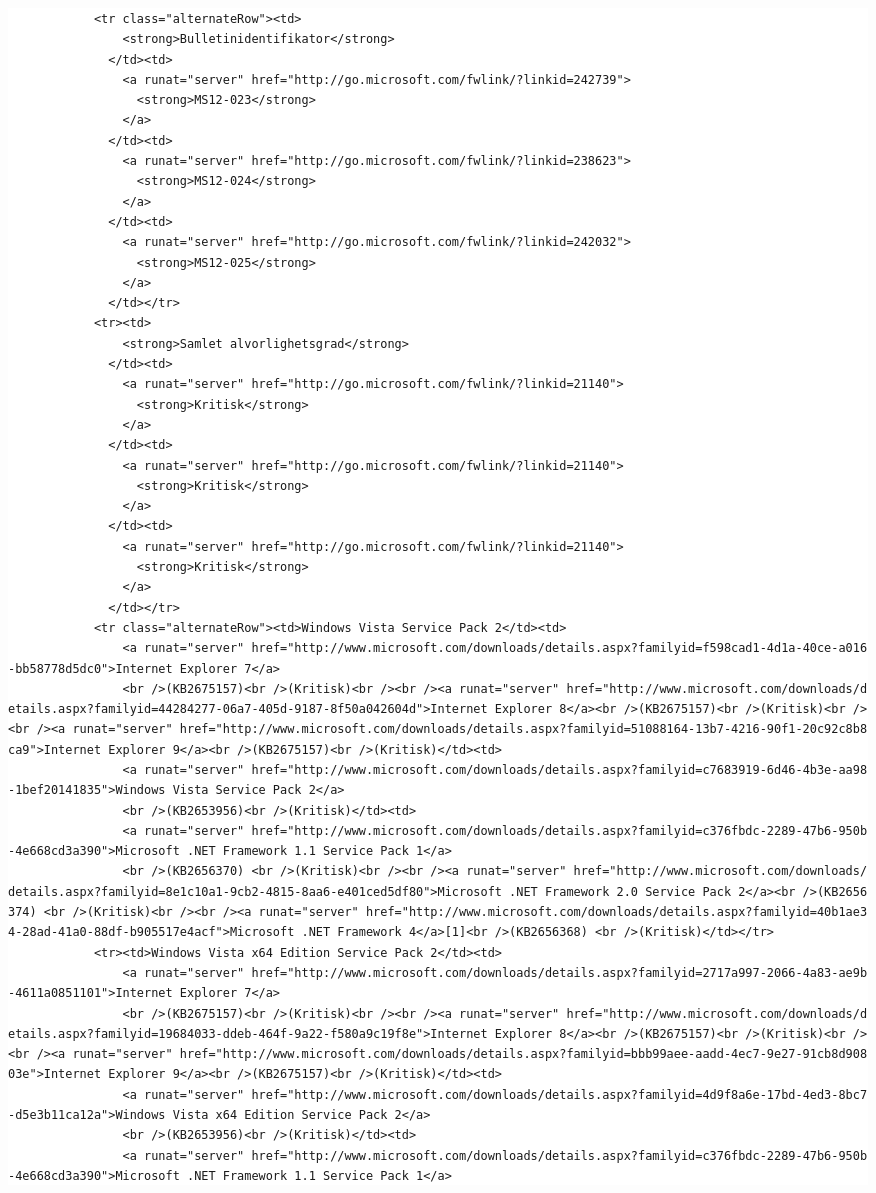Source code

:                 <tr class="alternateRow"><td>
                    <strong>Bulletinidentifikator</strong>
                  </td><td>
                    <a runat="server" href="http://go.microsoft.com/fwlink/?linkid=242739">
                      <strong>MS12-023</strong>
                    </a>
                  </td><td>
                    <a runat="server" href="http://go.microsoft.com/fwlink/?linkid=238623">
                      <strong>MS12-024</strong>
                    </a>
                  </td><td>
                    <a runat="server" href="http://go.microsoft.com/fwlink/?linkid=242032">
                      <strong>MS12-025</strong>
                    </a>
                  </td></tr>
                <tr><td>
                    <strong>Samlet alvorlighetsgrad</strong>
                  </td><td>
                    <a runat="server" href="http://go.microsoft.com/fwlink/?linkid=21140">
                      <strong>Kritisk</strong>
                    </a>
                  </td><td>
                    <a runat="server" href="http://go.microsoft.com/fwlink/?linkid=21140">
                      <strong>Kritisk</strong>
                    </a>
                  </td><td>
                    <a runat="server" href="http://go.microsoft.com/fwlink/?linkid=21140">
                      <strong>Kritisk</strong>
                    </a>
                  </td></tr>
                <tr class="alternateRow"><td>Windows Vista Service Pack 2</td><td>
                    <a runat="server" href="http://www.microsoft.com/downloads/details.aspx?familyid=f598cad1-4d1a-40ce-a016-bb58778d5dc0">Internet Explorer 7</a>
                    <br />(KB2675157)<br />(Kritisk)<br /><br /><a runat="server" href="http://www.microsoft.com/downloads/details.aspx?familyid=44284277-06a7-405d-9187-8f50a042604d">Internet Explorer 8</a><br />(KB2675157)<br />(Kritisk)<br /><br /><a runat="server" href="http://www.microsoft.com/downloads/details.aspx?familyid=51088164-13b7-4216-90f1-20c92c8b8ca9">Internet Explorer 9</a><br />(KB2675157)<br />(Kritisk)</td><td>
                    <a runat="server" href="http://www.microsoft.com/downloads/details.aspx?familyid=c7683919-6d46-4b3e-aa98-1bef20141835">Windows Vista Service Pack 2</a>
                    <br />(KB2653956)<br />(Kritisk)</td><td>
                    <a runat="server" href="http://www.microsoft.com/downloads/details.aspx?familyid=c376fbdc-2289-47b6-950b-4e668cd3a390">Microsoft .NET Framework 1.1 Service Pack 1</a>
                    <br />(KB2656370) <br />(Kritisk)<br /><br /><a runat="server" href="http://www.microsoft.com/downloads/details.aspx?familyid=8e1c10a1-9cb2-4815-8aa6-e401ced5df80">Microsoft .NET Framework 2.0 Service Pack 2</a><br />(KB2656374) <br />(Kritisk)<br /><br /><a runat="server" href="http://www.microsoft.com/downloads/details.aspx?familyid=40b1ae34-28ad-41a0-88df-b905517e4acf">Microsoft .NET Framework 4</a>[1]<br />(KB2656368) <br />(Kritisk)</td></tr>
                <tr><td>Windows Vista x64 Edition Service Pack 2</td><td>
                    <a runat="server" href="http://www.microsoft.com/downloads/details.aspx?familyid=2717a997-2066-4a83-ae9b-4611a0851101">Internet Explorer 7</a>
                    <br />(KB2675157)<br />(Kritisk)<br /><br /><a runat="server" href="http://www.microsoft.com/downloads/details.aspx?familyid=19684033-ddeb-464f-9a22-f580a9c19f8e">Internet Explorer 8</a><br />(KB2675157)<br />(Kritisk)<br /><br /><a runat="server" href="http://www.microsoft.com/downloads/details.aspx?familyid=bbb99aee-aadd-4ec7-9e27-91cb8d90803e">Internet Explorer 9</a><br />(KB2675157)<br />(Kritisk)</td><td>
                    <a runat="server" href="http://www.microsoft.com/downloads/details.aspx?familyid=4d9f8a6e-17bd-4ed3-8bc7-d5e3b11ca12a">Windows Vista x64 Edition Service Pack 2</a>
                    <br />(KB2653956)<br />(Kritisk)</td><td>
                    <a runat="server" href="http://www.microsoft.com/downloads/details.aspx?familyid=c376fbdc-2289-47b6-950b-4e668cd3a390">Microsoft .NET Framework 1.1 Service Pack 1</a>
--
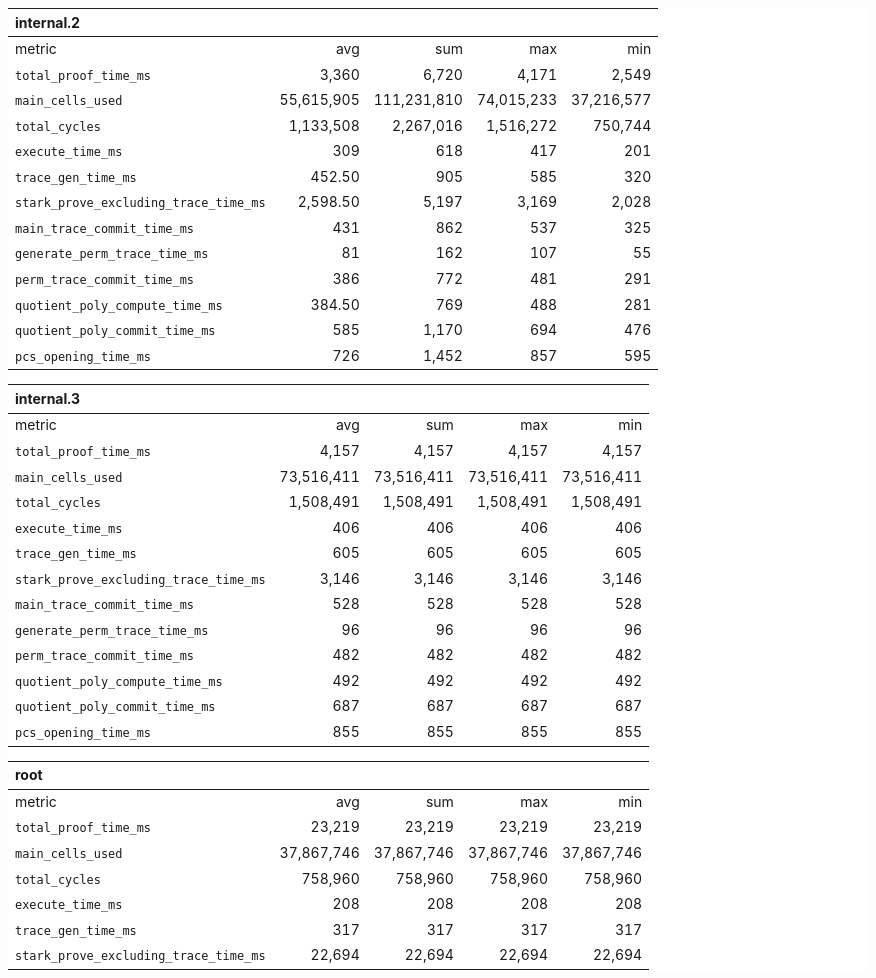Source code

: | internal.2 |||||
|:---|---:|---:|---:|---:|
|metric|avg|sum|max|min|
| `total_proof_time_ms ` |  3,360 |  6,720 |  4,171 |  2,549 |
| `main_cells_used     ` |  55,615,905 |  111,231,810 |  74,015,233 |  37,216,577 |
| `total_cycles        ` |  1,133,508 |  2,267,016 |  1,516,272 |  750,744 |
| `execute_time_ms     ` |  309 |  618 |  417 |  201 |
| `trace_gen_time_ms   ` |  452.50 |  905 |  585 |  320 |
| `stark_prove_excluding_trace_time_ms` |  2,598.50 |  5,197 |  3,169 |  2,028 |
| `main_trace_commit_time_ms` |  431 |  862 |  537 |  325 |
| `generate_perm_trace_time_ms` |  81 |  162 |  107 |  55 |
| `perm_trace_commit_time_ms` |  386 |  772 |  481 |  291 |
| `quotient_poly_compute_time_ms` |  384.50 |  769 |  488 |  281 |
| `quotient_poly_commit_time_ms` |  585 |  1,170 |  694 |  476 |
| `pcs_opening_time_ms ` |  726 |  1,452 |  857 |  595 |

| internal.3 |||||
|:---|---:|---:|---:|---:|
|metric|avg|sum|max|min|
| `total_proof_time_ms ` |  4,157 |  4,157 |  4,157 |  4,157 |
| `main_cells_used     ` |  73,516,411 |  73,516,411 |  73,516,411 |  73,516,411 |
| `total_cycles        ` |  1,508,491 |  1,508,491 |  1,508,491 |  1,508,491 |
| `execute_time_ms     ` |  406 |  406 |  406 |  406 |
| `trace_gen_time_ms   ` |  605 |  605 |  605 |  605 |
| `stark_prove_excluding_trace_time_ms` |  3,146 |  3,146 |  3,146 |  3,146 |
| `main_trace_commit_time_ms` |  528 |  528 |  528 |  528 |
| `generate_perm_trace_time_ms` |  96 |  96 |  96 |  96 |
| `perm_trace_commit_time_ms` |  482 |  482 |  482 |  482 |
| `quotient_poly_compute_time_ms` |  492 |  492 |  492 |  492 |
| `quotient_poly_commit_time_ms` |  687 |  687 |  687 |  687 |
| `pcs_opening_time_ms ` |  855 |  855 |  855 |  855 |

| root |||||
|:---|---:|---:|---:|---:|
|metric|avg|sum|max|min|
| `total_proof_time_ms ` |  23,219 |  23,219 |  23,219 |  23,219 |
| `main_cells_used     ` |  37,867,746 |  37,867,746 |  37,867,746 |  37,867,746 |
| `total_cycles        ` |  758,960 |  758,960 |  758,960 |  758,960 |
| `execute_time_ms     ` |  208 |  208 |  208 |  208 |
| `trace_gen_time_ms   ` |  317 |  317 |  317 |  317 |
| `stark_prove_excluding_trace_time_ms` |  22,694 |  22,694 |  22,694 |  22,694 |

Problem description:
Pick out every line in the records above that contains the string "strong".

Reply to the task:
                    <strong>Bulletinidentifikator</strong>
                      <strong>MS12-023</strong>
                      <strong>MS12-024</strong>
                      <strong>MS12-025</strong>
                    <strong>Samlet alvorlighetsgrad</strong>
                      <strong>Kritisk</strong>
                      <strong>Kritisk</strong>
                      <strong>Kritisk</strong>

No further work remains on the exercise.